Author: Owen Glubiak

Maturing the Market: Clean Energy’s ‘Wall Street’ Moment

From the Inbox to the Screen

Authored by Owen Glubiak, Vice President of Business Development, REsurety

Financial trading is all about speed and accuracy. That used to look like the chaos of physical pits – think equities and futures trading a la Wolf of Wall Street – and has since moved to the silent efficiency of screens decades ago.

However, the clean energy market, one of the most critical sectors of the modern economy, remains stuck in a workflow that feels decades old. While artificial intelligence evangelists are talking about the end of the email era, clean energy is still stuck in an era marked by “scrolling down to read from the bottom” of the email chain, spreadsheets, and lengthy Request for Proposal (RFP) processes.

For a clean energy project developer or a company looking to purchase clean energy from a developer, getting a deal done is notoriously slow. A typical Power Purchase Agreement (PPA) can take nine months or more to close. Even hedging an operational project—a task that should be routine—can drag on for months. From experience, we know most of that time is spent waiting for a reply to an email or a phone call.

In the “Email Era”, trading was a relationship game. In the emerging “Screen Era”, trading is an information game. The transition from manual RFPs to screen-based digital execution isn’t just about saving time; it is about bringing financial efficiency and data-driven intelligence to a market that desperately needs it. REsurety saw this firsthand after years working as a trade advisor to the world’s top clean energy companies. And given the $16B in notional value ready to transact on CleanTrade in just two months, others felt this pain too.


The best deal might not be within your network.

The current state of clean energy trading is defined by limitation. When a project needs to secure a hedge, the “market” is often just the handful of contacts in the treasurer’s phone: the bank that holds the project loan, a retailer they worked with on a previous deal, or a commodity trader met at a conference last year.

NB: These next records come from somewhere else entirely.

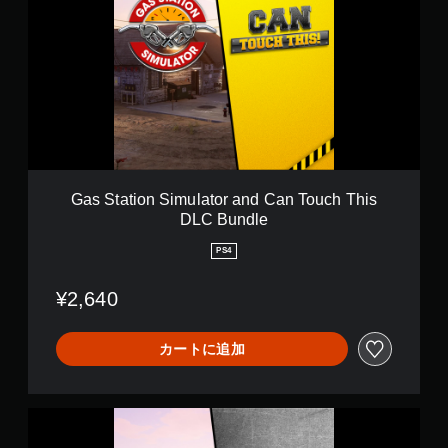
r
S
d
t
D
a
L
t
C
i
B
o
u
n
n
S
d
i
l
m
e
u
Gas Station Simulator and Can Touch This
l
DLC Bundle
a
t
PS4
o
r
¥2,640
a
n
d
カートに追加
C
a
n
T
G
o
a
u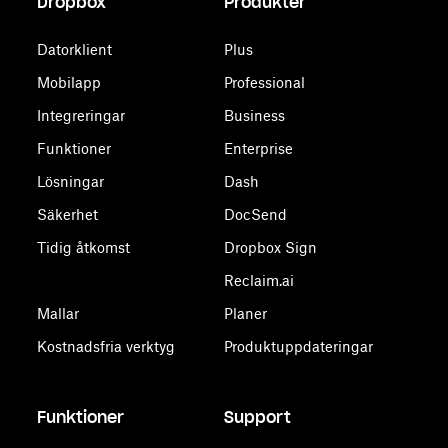
Dropbox
Produkter
Datorklient
Plus
Mobilapp
Professional
Integreringar
Business
Funktioner
Enterprise
Lösningar
Dash
Säkerhet
DocSend
Tidig åtkomst
Dropbox Sign
Reclaim.ai
Mallar
Planer
Kostnadsfria verktyg
Produktuppdateringar
Funktioner
Support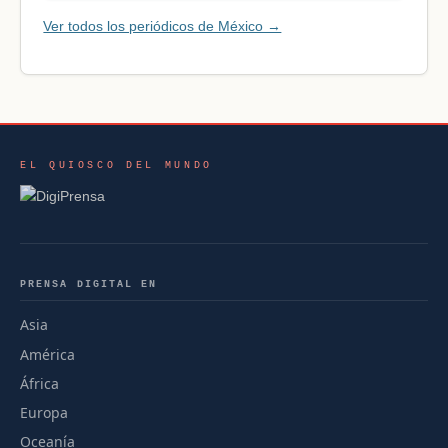
Ver todos los periódicos de México →
EL QUIOSCO DEL MUNDO
PRENSA DIGITAL EN
Asia
América
África
Europa
Oceanía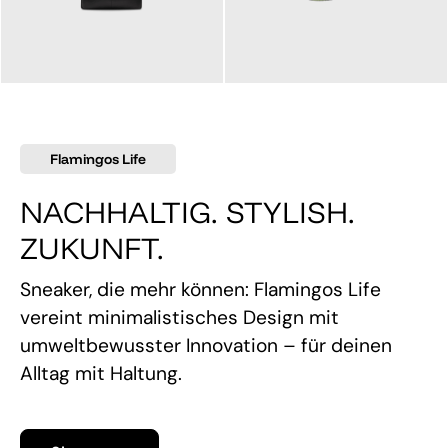
145,00 €
160,00 €
Flamingos Life
NACHHALTIG. STYLISH.
ZUKUNFT.
Sneaker, die mehr können: Flamingos Life
vereint minimalistisches Design mit
umweltbewusster Innovation – für deinen
Alltag mit Haltung.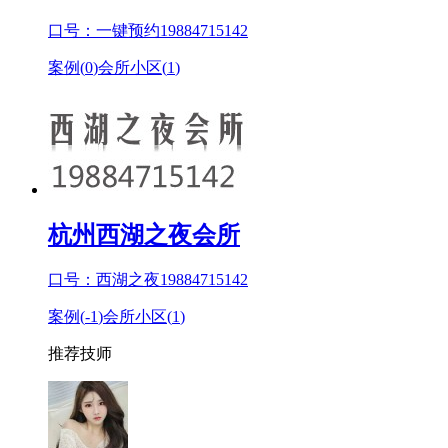
口号：一键预约19884715142
案例(
0
)
会所小区(
1
)
杭州西湖之夜会所
口号：西湖之夜19884715142
案例(
-1
)
会所小区(
1
)
推荐技师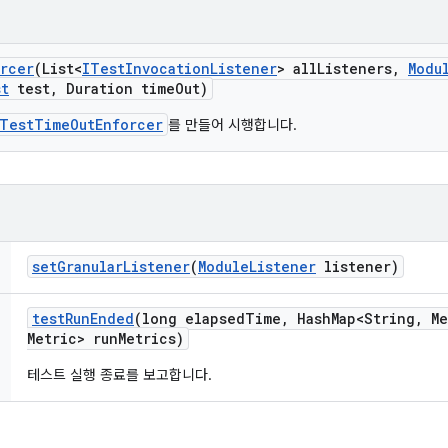
rcer
(List<
ITest
Invocation
Listener
> all
Listeners
,
Modu
st
test
,
Duration time
Out)
TestTimeOutEnforcer
를 만들어 시행합니다.
set
Granular
Listener
(
Module
Listener
listener)
test
Run
Ended
(long elapsed
Time
,
Hash
Map<String
,
Me
Metric> run
Metrics)
테스트 실행 종료를 보고합니다.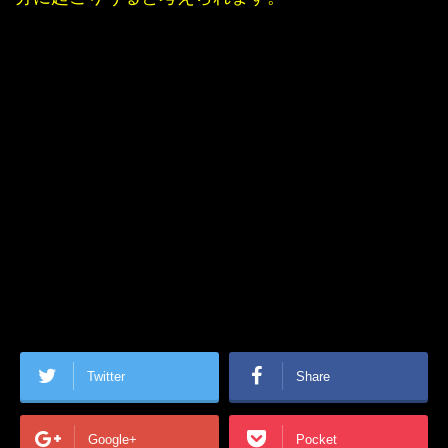
Twitter
Share
Google+
Pocket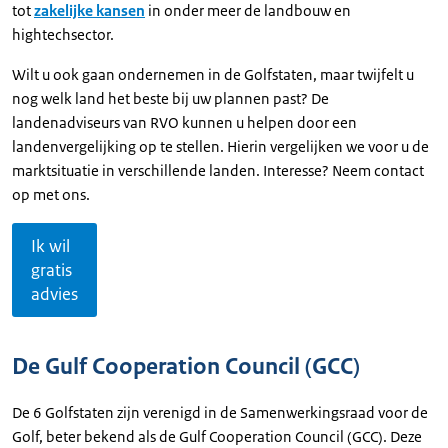
tot
zakelijke kansen
in onder meer de landbouw en
hightechsector.
Wilt u ook gaan ondernemen in de Golfstaten, maar twijfelt u
nog welk land het beste bij uw plannen past? De
landenadviseurs van RVO kunnen u helpen door een
landenvergelijking op te stellen. Hierin vergelijken we voor u de
marktsituatie in verschillende landen. Interesse? Neem contact
op met ons.
Ik wil
gratis
advies
De Gulf Cooperation Council (GCC)
De 6 Golfstaten zijn verenigd in de Samenwerkingsraad voor de
Golf, beter bekend als de Gulf Cooperation Council (GCC). Deze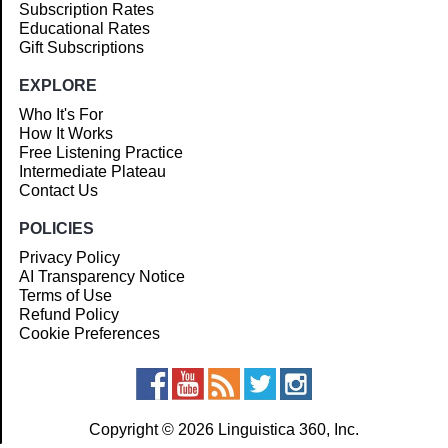
Subscription Rates
Educational Rates
Gift Subscriptions
EXPLORE
Who It's For
How It Works
Free Listening Practice
Intermediate Plateau
Contact Us
POLICIES
Privacy Policy
AI Transparency Notice
Terms of Use
Refund Policy
Cookie Preferences
Copyright © 2026 Linguistica 360, Inc.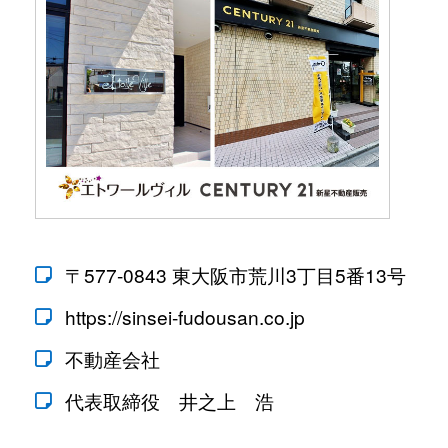
〒577-0843 東大阪市荒川3丁目5番13号
https://sinsei-fudousan.co.jp
不動産会社
代表取締役 井之上 浩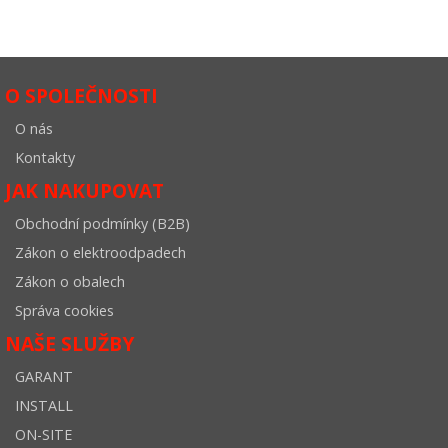
O SPOLEČNOSTI
O nás
Kontakty
JAK NAKUPOVAT
Obchodní podmínky (B2B)
Zákon o elektroodpadech
Zákon o obalech
Správa cookies
NAŠE SLUŽBY
GARANT
INSTALL
ON-SITE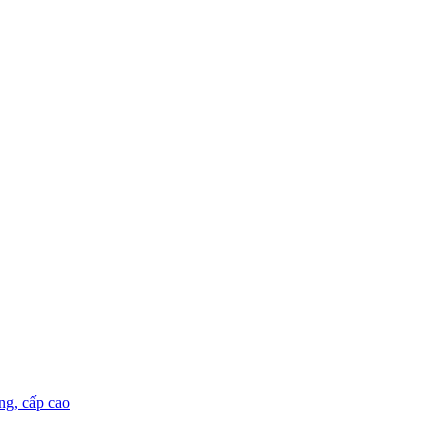
ng, cấp cao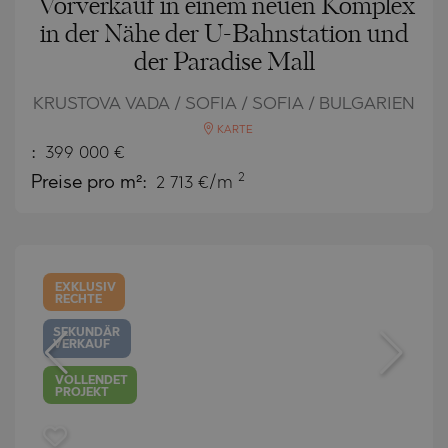
Vorverkauf in einem neuen Komplex
in der Nähe der U-Bahnstation und
der Paradise Mall
KRUSTOVA VADA / SOFIA / SOFIA / BULGARIEN
KARTE
:
399 000
€
2
Preise pro m²:
2 713 €/m
EXKLUSIV
RECHTE
SEKUNDÄR
VERKAUF
VOLLENDET
PROJEKT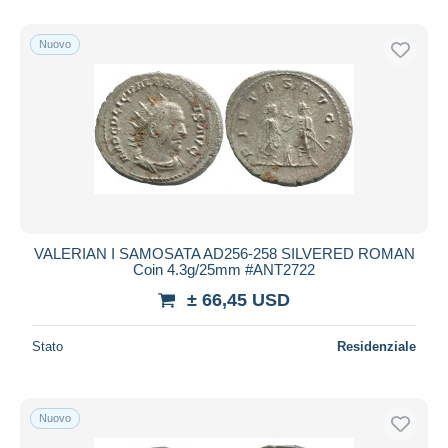
Solo sconto
Spedizione gratuita
Nuovo
Metodi di pagamento
PayPal
Bonifico bancario
Visa
Mastercard
Bancontact
iDeal
VALERIAN I SAMOSATA AD256-258 SILVERED ROMAN
Coin 4.3g/25mm #ANT2722
Maestro
± 66,45 USD
Deselezionare tutto
Residenza del venditore
Stato
Residenziale
Tutto il mondo
Nuovo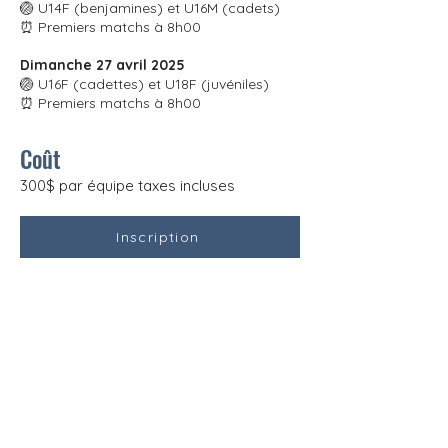
🏐 U14F (benjamines) et U16M (cadets)
⏰ Premiers matchs à 8h00
Dimanche 27 avril 2025
🏐 U16F (cadettes) et U18F (juvéniles)
⏰ Premiers matchs à 8h00
Coût
300$ par équipe taxes incluses
Inscription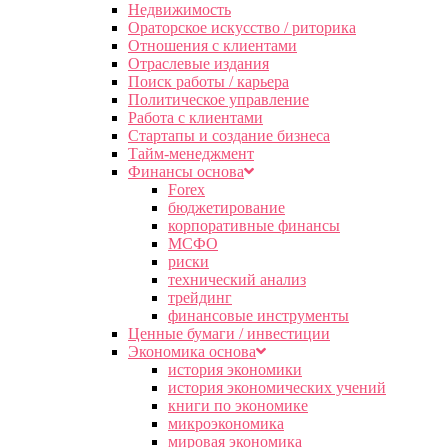
Недвижимость
Ораторское искусство / риторика
Отношения с клиентами
Отраслевые издания
Поиск работы / карьера
Политическое управление
Работа с клиентами
Стартапы и создание бизнеса
Тайм-менеджмент
Финансы основа
Forex
бюджетирование
корпоративные финансы
МСФО
риски
технический анализ
трейдинг
финансовые инструменты
Ценные бумаги / инвестиции
Экономика основа
история экономики
история экономических учений
книги по экономике
микроэкономика
мировая экономика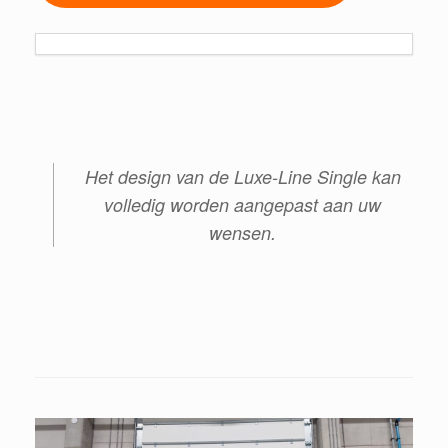
Het design van de Luxe-Line Single kan
volledig worden aangepast aan uw
wensen.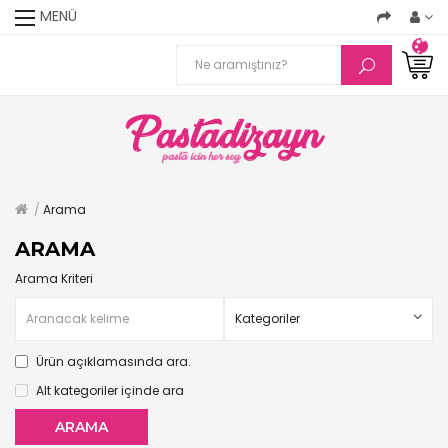
MENÜ
Arama
ARAMA
Arama Kriteri
Ürün açıklamasında ara.
Alt kategoriler içinde ara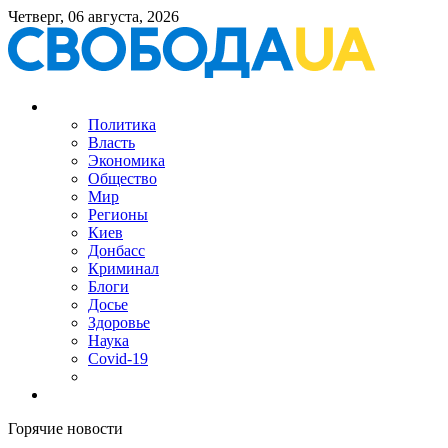
Четверг, 06 августа, 2026
Политика
Власть
Экономика
Общество
Мир
Регионы
Киев
Донбасс
Криминал
Блоги
Досье
Здоровье
Наука
Covid-19
Горячие новости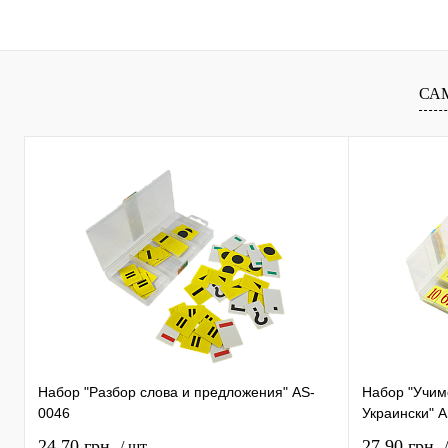
В избранное
В
В избранное
наличии
наличи
СА
Набор "Разбор слова и предложения" AS-
Набор "Учимс
0046
Украински" 
24,70 грн.
27,90 грн.
/ шт.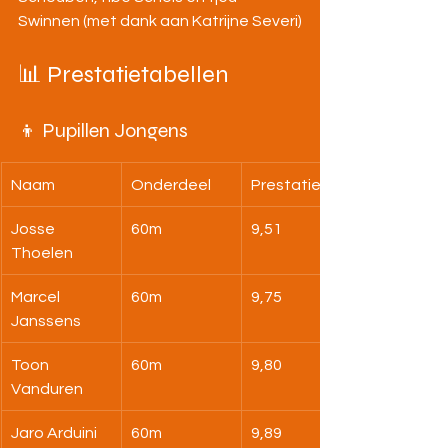
Swinnen (met dank aan Katrijne Severi)
📊 Prestatietabellen
👦 Pupillen Jongens
Naam
Onderdeel
Prestatie
Josse 
60m
9,51
Thoelen
Marcel 
60m
9,75
Janssens
Toon 
60m
9,80
Vanduren
Jaro Arduini
60m
9,89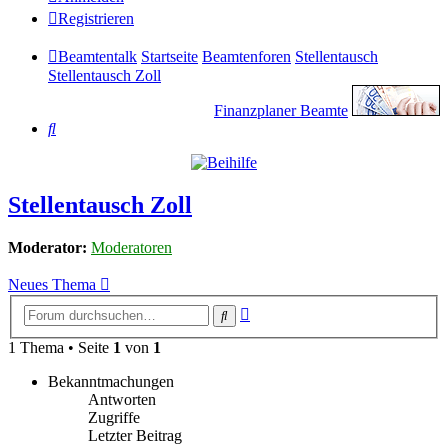
Registrieren
Beamtentalk
Startseite
Beamtenforen
Stellentausch
Stellentausch Zoll
Finanzplaner Beamte
Suche
Stellentausch Zoll
Moderator:
Moderatoren
Neues Thema
Erweiterte
Suche
Suche
1 Thema • Seite
1
von
1
Bekanntmachungen
Antworten
Zugriffe
Letzter Beitrag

This insulation creates two major problems:

  1. Price Opacity: Without a centralized marketplace, there is no way to know if the price in your inbox is actually a “good” price. You are negotiating in a vacuum, limited to the three or four data points you could manually gather.
  2. Liquidity fragmentation: You might be willing to buy, and a counterparty you’ve never met might be willing to sell at a better price, but because you aren’t in each other’s “Rolodex,” the deal never happens.


CleanTrade expands your access to ensure the best deal flow.

Moving this workflow to a digital, screen-based platform (like CleanTrade) changes the fundamental physics of the transaction. It transforms a process that takes months of sequential emails into a parallel, digital workflow.

While the reduction in time—collapsing months of negotiation into weeks or days—is the most obvious benefit, the “deep value” lies in the strategic advantages that come with seeing the whole board.

CleanTrade moves clean energy from tired inboxes to efficient engines

The Future of Clean Energy Trading

As the US clean energy market scales, it cannot afford to rely on the manual, opaque workflows of the past. And investors can’t afford to waste dollars on clean energy deals that don’t meet their goals. 

The sector requires the ease, transparency, and efficiency that only digital trading can provide. By moving from the inbox to a screen-based marketplace, we aren’t just saving time; we are building a more efficient, competitive, and robust market for clean energy.

At REsurety, we are driving this evolution.